Fitting K, and what the model still hides
The equation supplies the *shape*; data must supply the *numbers* k and K. A clean trick: since the per-capita rate (1/P) dP/dt = k(1 - P/K) is a straight line in P, plot measured per-capita growth against population. If the points fall on a downward line, the logistic assumption is vindicated; the line's intercept gives k and its zero-crossing gives K. This is the fitting-and-validation step in action — and if the points clearly curve instead, that is honest evidence the simple logistic is the wrong shape for your system.
Be honest about what the tidy S-curve omits. It assumes K is a fixed constant, but a real environment's capacity shifts with seasons, rainfall, and human meddling. It assumes growth depends only on present size, ignoring time lags — a real population may overshoot K before it feels the crowding, and oscillate. And it assumes any positive head-start grows; many real species suffer an Allee effect, dying out below a minimum viable population. The plain logistic, with its single stable ceiling, cannot show that — a reminder that this elegant equation, like every model, has a domain of honesty beyond which it quietly misleads.

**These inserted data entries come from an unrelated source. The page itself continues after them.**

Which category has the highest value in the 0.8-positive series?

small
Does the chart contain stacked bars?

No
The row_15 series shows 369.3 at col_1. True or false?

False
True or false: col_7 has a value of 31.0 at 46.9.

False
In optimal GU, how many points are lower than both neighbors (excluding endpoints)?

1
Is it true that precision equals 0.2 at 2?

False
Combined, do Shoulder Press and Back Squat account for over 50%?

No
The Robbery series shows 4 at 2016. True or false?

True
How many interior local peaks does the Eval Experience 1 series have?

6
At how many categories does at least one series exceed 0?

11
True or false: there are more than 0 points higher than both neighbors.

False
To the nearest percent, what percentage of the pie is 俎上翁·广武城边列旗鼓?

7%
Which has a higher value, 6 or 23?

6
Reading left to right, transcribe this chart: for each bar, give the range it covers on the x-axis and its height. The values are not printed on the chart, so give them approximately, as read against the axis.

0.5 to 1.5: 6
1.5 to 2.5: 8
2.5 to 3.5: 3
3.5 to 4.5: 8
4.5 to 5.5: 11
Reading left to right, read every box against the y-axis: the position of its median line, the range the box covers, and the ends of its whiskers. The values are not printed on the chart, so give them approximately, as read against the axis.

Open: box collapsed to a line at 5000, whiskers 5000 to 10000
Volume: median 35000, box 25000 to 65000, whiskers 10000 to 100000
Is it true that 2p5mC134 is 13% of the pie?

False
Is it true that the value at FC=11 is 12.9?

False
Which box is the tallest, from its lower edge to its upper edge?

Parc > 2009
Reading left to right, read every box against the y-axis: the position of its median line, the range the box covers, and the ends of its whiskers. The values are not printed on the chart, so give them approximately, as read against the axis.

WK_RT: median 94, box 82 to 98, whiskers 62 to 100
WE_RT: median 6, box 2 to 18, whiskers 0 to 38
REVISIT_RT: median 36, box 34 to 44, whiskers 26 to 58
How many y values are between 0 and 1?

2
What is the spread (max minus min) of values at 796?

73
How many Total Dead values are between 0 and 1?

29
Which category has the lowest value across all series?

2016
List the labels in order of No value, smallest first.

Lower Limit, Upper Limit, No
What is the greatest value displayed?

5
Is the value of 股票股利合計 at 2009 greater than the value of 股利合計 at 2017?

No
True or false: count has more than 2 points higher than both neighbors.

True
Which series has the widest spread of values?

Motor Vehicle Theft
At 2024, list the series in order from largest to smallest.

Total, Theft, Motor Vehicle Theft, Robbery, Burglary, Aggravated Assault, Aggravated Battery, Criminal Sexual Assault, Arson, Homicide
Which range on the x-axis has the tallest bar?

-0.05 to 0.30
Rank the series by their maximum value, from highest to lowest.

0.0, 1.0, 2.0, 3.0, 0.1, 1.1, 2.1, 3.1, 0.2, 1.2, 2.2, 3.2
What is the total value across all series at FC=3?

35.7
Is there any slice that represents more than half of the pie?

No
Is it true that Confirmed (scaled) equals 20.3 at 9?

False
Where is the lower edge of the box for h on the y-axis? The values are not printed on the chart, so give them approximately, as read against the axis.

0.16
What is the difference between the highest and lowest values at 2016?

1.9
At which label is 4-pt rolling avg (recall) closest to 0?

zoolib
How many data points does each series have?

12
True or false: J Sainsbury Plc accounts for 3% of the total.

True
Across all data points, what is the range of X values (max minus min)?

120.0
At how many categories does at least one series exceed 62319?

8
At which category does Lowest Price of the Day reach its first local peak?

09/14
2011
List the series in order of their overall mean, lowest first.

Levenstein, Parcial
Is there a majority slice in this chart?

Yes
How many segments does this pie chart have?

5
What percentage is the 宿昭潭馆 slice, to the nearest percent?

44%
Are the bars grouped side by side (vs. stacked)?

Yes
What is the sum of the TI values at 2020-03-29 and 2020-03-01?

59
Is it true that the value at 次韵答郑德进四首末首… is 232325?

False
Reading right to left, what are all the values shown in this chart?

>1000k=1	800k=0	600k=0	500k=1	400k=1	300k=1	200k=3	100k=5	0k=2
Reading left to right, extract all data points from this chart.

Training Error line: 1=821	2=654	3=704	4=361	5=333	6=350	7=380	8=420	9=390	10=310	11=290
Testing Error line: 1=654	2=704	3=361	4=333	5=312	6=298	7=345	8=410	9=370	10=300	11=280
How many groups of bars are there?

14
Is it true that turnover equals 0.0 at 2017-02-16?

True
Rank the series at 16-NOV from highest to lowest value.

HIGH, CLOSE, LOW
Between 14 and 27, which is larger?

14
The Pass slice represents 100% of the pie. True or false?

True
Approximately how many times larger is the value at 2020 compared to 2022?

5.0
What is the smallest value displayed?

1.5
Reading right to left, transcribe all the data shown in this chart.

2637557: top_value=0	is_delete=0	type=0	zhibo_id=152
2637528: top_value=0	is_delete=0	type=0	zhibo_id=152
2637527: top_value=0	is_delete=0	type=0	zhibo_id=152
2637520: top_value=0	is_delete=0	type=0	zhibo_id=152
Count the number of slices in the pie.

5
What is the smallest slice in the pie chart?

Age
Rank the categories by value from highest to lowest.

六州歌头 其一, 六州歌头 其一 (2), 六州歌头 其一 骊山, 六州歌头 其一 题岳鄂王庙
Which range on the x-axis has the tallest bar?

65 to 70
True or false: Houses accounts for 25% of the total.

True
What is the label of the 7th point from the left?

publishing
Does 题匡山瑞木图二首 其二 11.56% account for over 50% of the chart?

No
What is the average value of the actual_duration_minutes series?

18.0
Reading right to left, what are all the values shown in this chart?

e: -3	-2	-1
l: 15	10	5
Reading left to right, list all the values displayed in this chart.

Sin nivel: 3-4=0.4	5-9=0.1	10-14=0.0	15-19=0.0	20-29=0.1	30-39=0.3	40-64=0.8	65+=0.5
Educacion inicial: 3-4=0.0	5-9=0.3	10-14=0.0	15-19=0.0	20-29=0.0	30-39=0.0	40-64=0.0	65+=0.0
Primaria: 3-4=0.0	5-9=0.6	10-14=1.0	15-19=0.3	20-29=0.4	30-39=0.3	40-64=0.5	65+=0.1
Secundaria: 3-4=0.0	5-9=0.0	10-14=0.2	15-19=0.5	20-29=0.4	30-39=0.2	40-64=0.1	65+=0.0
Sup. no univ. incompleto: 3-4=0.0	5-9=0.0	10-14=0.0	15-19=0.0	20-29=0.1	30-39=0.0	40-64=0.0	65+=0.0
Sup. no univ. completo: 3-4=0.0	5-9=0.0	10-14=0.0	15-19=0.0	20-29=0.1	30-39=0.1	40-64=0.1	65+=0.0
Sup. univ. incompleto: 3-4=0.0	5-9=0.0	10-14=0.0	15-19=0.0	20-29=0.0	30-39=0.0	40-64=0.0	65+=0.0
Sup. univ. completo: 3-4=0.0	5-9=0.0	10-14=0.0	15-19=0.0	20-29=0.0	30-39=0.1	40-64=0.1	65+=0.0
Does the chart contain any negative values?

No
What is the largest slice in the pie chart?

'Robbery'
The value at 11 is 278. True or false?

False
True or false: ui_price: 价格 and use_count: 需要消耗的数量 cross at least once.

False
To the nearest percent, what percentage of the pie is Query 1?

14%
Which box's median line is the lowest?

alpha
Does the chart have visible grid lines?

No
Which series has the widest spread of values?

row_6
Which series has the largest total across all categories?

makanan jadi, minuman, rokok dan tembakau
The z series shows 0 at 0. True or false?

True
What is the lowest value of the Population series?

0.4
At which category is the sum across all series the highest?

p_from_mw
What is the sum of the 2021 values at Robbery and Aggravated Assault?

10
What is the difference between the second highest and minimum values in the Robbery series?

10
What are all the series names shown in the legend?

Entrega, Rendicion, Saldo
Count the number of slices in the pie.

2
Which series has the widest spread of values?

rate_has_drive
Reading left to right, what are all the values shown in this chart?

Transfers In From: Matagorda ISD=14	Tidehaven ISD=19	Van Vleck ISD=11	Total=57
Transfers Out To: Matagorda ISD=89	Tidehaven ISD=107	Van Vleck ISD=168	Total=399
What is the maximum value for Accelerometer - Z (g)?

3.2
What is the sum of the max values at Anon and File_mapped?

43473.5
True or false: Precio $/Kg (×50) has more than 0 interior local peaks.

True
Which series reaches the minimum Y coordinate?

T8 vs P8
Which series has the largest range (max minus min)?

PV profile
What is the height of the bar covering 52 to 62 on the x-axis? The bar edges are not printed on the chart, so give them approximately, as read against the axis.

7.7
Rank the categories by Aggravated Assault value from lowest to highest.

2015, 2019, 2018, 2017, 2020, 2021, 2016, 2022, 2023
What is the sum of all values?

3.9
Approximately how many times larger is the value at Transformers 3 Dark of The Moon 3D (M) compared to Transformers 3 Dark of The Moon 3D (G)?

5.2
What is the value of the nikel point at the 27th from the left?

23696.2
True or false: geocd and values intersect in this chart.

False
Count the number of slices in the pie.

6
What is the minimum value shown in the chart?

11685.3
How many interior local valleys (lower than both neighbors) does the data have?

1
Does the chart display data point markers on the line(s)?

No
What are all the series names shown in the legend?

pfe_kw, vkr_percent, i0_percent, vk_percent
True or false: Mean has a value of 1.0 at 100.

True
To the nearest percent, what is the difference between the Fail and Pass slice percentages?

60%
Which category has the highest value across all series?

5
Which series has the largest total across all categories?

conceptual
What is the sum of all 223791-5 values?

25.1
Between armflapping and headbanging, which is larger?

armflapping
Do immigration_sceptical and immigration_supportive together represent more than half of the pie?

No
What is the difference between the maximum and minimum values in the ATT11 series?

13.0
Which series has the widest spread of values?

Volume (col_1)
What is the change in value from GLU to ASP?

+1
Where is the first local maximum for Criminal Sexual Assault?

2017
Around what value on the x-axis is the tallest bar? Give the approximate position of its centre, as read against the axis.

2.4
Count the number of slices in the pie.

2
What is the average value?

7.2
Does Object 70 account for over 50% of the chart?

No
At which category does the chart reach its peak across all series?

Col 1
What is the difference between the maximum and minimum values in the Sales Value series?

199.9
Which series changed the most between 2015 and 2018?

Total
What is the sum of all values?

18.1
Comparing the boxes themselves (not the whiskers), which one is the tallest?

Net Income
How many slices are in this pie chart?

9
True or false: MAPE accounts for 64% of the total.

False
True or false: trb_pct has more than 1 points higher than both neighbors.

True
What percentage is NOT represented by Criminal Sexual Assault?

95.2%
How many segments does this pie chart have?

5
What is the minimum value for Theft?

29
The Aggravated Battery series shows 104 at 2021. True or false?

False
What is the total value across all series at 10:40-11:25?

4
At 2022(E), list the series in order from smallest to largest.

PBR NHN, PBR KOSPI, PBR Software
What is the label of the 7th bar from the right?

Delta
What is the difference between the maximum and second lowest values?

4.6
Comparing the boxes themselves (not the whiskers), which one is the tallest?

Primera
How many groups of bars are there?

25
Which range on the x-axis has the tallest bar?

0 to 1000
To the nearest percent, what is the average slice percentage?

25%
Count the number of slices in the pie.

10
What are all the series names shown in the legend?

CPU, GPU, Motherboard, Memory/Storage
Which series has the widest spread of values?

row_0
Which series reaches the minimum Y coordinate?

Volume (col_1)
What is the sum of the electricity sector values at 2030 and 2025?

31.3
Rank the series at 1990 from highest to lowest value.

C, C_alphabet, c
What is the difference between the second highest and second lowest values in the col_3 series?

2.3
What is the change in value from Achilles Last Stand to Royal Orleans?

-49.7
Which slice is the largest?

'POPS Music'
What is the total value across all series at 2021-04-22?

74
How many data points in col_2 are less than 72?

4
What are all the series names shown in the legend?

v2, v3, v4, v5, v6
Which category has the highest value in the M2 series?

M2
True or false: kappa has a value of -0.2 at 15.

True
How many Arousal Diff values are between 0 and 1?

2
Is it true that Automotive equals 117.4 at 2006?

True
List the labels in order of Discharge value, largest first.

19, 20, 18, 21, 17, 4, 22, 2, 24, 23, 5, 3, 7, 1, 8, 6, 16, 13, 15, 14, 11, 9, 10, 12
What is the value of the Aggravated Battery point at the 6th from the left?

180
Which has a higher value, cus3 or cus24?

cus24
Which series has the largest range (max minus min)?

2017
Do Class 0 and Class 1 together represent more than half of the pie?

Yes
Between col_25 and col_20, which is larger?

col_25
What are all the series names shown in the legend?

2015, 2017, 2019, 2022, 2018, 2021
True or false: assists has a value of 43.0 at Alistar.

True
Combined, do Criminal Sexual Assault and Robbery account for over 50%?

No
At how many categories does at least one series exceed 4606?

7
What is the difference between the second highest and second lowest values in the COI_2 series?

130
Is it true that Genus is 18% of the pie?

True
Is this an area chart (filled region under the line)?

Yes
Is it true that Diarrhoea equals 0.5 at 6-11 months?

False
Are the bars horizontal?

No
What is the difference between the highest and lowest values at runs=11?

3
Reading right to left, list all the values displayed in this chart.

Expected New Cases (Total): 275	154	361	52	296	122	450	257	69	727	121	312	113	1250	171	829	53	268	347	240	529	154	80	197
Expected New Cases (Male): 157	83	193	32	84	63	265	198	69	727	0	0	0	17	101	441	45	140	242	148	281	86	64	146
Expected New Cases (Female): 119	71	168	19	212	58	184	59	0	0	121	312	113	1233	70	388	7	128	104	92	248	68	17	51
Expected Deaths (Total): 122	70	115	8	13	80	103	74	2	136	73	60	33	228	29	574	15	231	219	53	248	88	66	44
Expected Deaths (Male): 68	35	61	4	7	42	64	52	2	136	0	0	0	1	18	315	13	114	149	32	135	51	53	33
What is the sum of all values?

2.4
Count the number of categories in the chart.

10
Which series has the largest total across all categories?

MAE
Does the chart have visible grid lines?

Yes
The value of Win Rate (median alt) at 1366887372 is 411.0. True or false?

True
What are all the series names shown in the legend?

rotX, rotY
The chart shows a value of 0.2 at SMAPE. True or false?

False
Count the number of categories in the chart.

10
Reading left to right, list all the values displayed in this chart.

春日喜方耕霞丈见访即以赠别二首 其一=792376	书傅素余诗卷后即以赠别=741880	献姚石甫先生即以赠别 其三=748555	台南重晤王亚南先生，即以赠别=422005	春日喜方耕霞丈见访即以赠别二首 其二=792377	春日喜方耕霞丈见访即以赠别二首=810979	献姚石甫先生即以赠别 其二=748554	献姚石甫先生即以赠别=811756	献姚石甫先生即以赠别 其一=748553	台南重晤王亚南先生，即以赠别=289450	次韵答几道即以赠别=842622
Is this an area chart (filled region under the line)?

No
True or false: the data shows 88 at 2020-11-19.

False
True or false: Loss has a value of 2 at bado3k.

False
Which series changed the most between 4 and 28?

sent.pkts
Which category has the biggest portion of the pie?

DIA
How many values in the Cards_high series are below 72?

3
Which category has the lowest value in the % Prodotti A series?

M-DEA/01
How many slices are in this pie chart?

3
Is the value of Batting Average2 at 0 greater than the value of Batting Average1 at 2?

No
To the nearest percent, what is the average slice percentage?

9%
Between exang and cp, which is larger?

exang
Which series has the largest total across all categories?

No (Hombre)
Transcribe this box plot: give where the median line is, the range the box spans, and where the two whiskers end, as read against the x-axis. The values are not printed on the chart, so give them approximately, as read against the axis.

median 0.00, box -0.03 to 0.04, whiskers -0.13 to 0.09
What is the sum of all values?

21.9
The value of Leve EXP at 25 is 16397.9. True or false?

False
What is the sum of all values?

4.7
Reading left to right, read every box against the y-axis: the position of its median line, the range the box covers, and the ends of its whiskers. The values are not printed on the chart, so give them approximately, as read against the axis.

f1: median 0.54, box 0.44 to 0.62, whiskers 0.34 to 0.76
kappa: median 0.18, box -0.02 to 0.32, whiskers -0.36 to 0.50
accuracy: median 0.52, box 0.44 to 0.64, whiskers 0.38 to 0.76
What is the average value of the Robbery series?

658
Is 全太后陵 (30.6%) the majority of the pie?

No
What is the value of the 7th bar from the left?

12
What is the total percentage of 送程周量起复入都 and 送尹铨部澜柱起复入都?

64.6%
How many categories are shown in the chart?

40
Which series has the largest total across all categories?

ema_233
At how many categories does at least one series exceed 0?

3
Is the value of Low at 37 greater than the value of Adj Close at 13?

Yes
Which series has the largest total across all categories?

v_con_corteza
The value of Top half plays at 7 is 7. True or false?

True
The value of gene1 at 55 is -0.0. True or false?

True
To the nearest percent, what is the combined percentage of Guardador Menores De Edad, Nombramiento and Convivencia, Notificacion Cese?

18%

One honest extension is worth a peek because it shows the qualitative method earning its keep. Subtract a constant harvest h (fishing, hunting) to get the [[harvesting-model|harvesting model]] dP/dt = k P (1 - P/K) - h. Now the equilibria are the roots of a quadratic, and as you crank h up the two equilibria slide together and, past a critical harvest rate, vanish entirely — the population that had a safe ceiling abruptly has none and crashes to extinction. That sudden disappearance of equilibria as a parameter passes a threshold is a bifurcation, the dramatic next idea your phase-line skills will let you see coming.